## YOUR ASSIGNMENT
Restate word for word the lines below from the one that has "DZ614 トーンミラー 240" through the one that has "Onades de calor", keeping both and dropping all pictures.

## RECORDS SHOWN
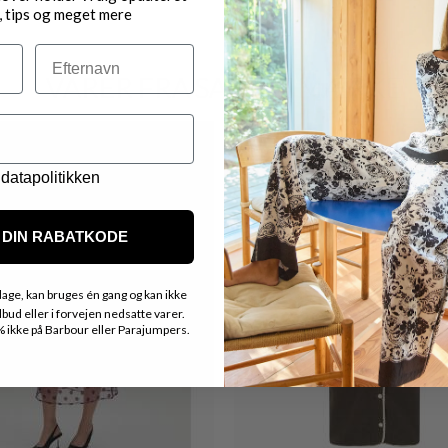
, tips og meget mere
Efternavn
VARER FRA SAMME MÆRKE
Nyhed
datapolitikken
DIN RABATKODE
age, kan bruges én gang og kan ikke
ud eller i forvejen nedsatte varer.
ikke på Barbour eller Parajumpers.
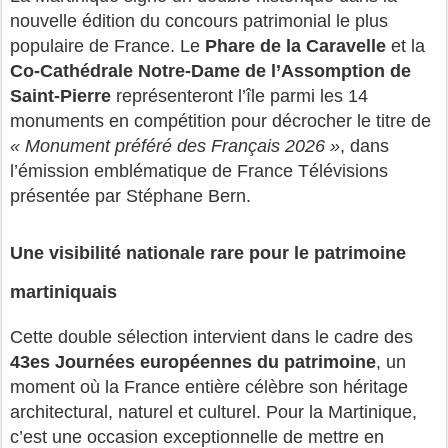
nouvelle édition du concours patrimonial le plus 
populaire de France. Le 
Phare de la Caravelle
 et la 
Co‑Cathédrale Notre‑Dame de l’Assomption de 
Saint‑Pierre
 représenteront l’île parmi les 14 
monuments en compétition pour décrocher le titre de 
« Monument préféré des Français 2026 »
, dans 
l’émission emblématique de France Télévisions 
présentée par Stéphane Bern.
Une visibilité nationale rare pour le patrimoine
martiniquais
Cette double sélection intervient dans le cadre des 
43es Journées européennes du patrimoine
, un 
moment où la France entière célèbre son héritage 
architectural, naturel et culturel. Pour la Martinique, 
c’est une occasion exceptionnelle de mettre en 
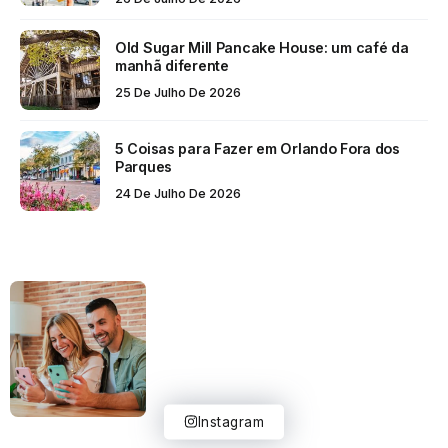
Old Sugar Mill Pancake House: um café da
manhã diferente
25 De Julho De 2026
5 Coisas para Fazer em Orlando Fora dos
Parques
24 De Julho De 2026
Instagram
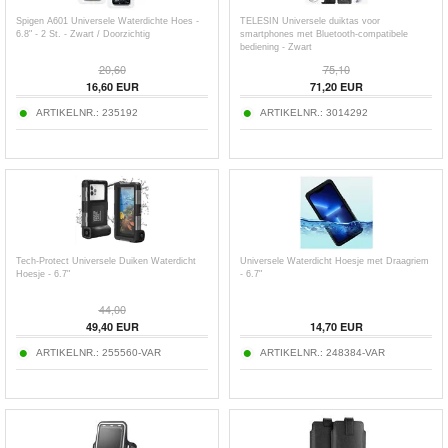
Spigen A601 Universele Waterdichte Hoes -
TELESIN Universele duiktas voor
6.8" - 2 St. - Zwart / Doorzichtig
smartphones met Bluetooth-compatibele
bediening - Zwart
20,60
75,10
16,60
EUR
71,20
EUR
ARTIKELNR.:
235192
ARTIKELNR.:
3014292
Tech-Protect Universele Duiken Waterdicht
Universele Waterdicht Hoesje met Draagriem
Hoesje - 6.7"
- 6.7"
44,00
49,40
EUR
14,70
EUR
ARTIKELNR.:
255560-VAR
ARTIKELNR.:
248384-VAR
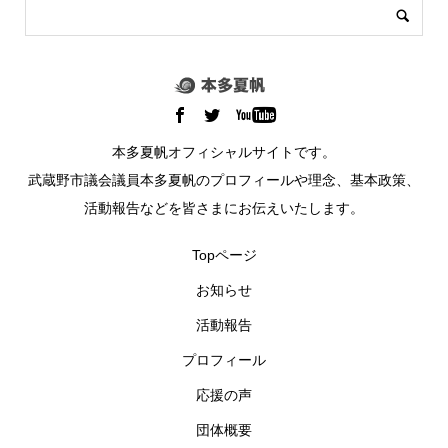
本多夏帆オフィシャルサイトです。
武蔵野市議会議員本多夏帆のプロフィールや理念、基本政策、
活動報告などを皆さまにお伝えいたします。
Topページ
お知らせ
活動報告
プロフィール
応援の声
団体概要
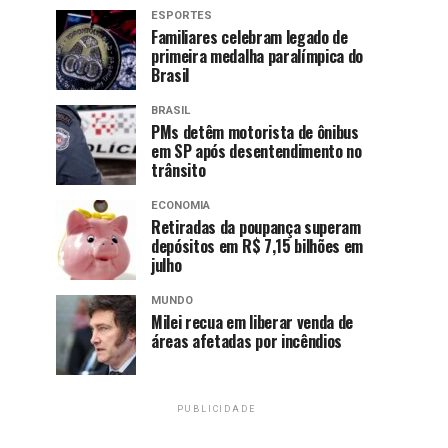
ESPORTES
Familiares celebram legado de
primeira medalha paralímpica do
Brasil
BRASIL
PMs detêm motorista de ônibus
em SP após desentendimento no
trânsito
ECONOMIA
Retiradas da poupança superam
depósitos em R$ 7,15 bilhões em
julho
MUNDO
Milei recua em liberar venda de
áreas afetadas por incêndios
PUBLICIDADE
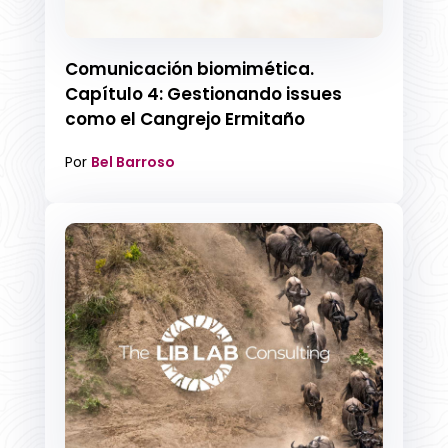
Comunicación biomimética.
Capítulo 4: Gestionando issues
como el Cangrejo Ermitaño
Por
Bel Barroso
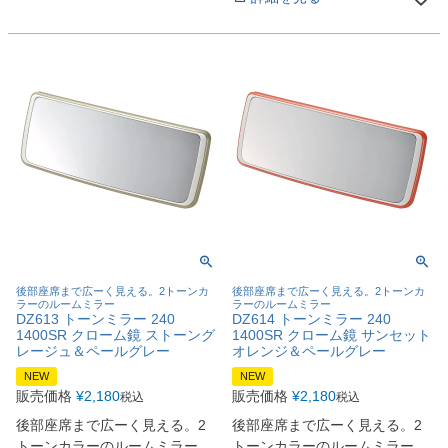
後部座席まで広ーく見える。2トーンカ
後部座席まで広ーく見える。2トーンカ
ラーのルームミラー
ラーのルームミラー
DZ613 トーンミラー 240
DZ614 トーンミラー 240
1400SR クローム鏡 ストーング
1400SR クローム鏡 サンセット
レージュ＆ペールグレー
オレンジ＆ペールグレー
NEW
NEW
販売価格
¥
2,180
販売価格
¥
2,180
税込
税込
後部座席まで広ーく見える。2
後部座席まで広ーく見える。2
トーンカラーのルームミラー
トーンカラーのルームミラー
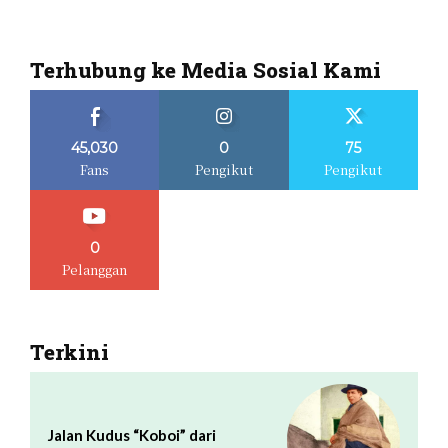
Terhubung ke Media Sosial Kami
45,030
0
75
Fans
Pengikut
Pengikut
0
Pelanggan
Terkini
Jalan Kudus “Koboi” dari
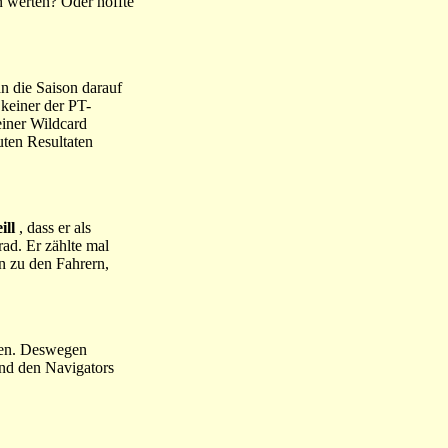
n werten? Oder hoffte
an die Saison darauf
keiner der PT-
einer Wildcard
uten Resultaten
ll
, dass er als
ad. Er zählte mal
n zu den Fahrern,
sen. Deswegen
und den Navigators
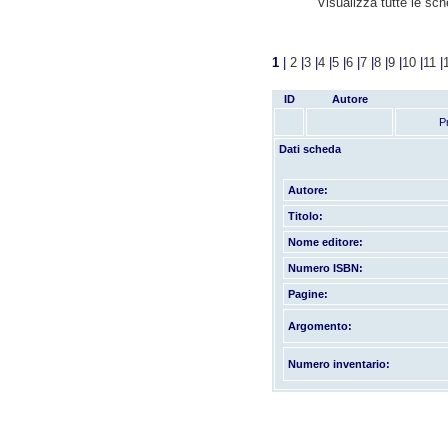
Visualizza tutte le sc
1
|
2
|
3
|
4
|
5
|
6
|
7
|
8
|
9
|
10
|
11
|
ID
Autore
P
Dati scheda
Autore:
Titolo:
Nome editore:
Numero ISBN:
Pagine:
Argomento:
Numero inventario:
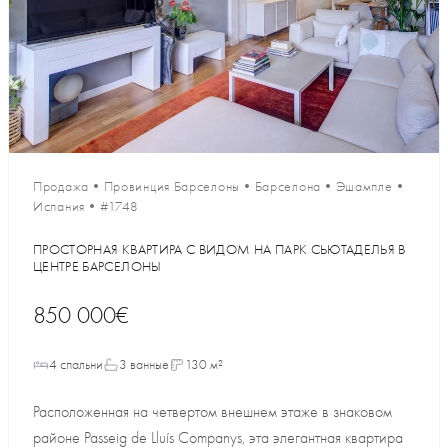
Продажа
•
Провинция Барселоны
•
Барселона
•
Эшампле
•
Испания
•
#1748
ПРОСТОРНАЯ КВАРТИРА С ВИДОМ НА ПАРК СЬЮТАДЕЛЬЯ В
ЦЕНТРЕ БАРСЕЛОНЫ
850 000€
4 спальни
3 ванные
130 м²
Расположенная на четвертом внешнем этаже в знаковом
районе Passeig de Lluís Companys, эта элегантная квартира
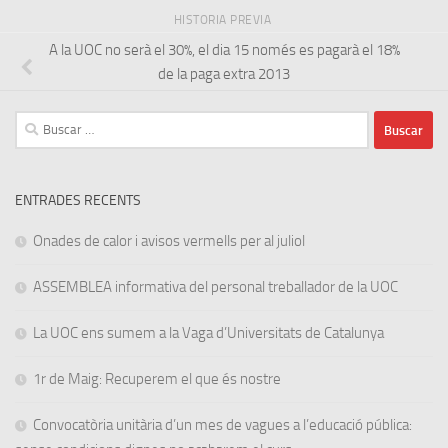
HISTORIA PREVIA
A la UOC no serà el 30%, el dia 15 només es pagarà el 18%
de la paga extra 2013
Buscar:
ENTRADES RECENTS
Onades de calor i avisos vermells per al juliol
ASSEMBLEA informativa del personal treballador de la UOC
La UOC ens sumem a la Vaga d’Universitats de Catalunya
1r de Maig: Recuperem el que és nostre
Convocatòria unitària d’un mes de vagues a l’educació pública:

## ANSWER SPACE
DZ614 トーンミラー 240
1400SR クローム鏡 ストーング
1400SR クローム鏡 サンセット
レージュ＆ペールグレー
オレンジ＆ペールグレー
NEW
NEW
販売価格
¥
2,180
販売価格
¥
2,180
税込
税込
後部座席まで広ーく見える。2
後部座席まで広ーく見える。2
トーンカラーのルームミラー
トーンカラーのルームミラー
Terhubung ke Media Sosial Kami
45,030
0
75
Fans
Pengikut
Pengikut
0
Pelanggan
Terkini
Jalan Kudus “Koboi” dari
n werten? Oder hoffte
an die Saison darauf
keiner der PT-
einer Wildcard
uten Resultaten
ll
, dass er als
ad. Er zählte mal
n zu den Fahrern,
sen. Deswegen
und den Navigators
Visualizza tutte le sc
1
|
2
|
3
|
4
|
5
|
6
|
7
|
8
|
9
|
10
|
11
|
ID
Autore
P
Dati scheda
Autore:
Titolo:
Nome editore:
Numero ISBN:
Pagine:
Argomento:
Numero inventario:
Продажа
•
Провинция Барселоны
•
Барселона
•
Эшампле
•
Испания
•
#1748
ПРОСТОРНАЯ КВАРТИРА С ВИДОМ НА ПАРК СЬЮТАДЕЛЬЯ В
ЦЕНТРЕ БАРСЕЛОНЫ
850 000€
4 спальни
3 ванные
130 м²
Расположенная на четвертом внешнем этаже в знаковом
районе Passeig de Lluís Companys, эта элегантная квартира
HISTORIA PREVIA
A la UOC no serà el 30%, el dia 15 només es pagarà el 18%
de la paga extra 2013
Buscar:
ENTRADES RECENTS
Onades de calor i avisos vermells per al juliol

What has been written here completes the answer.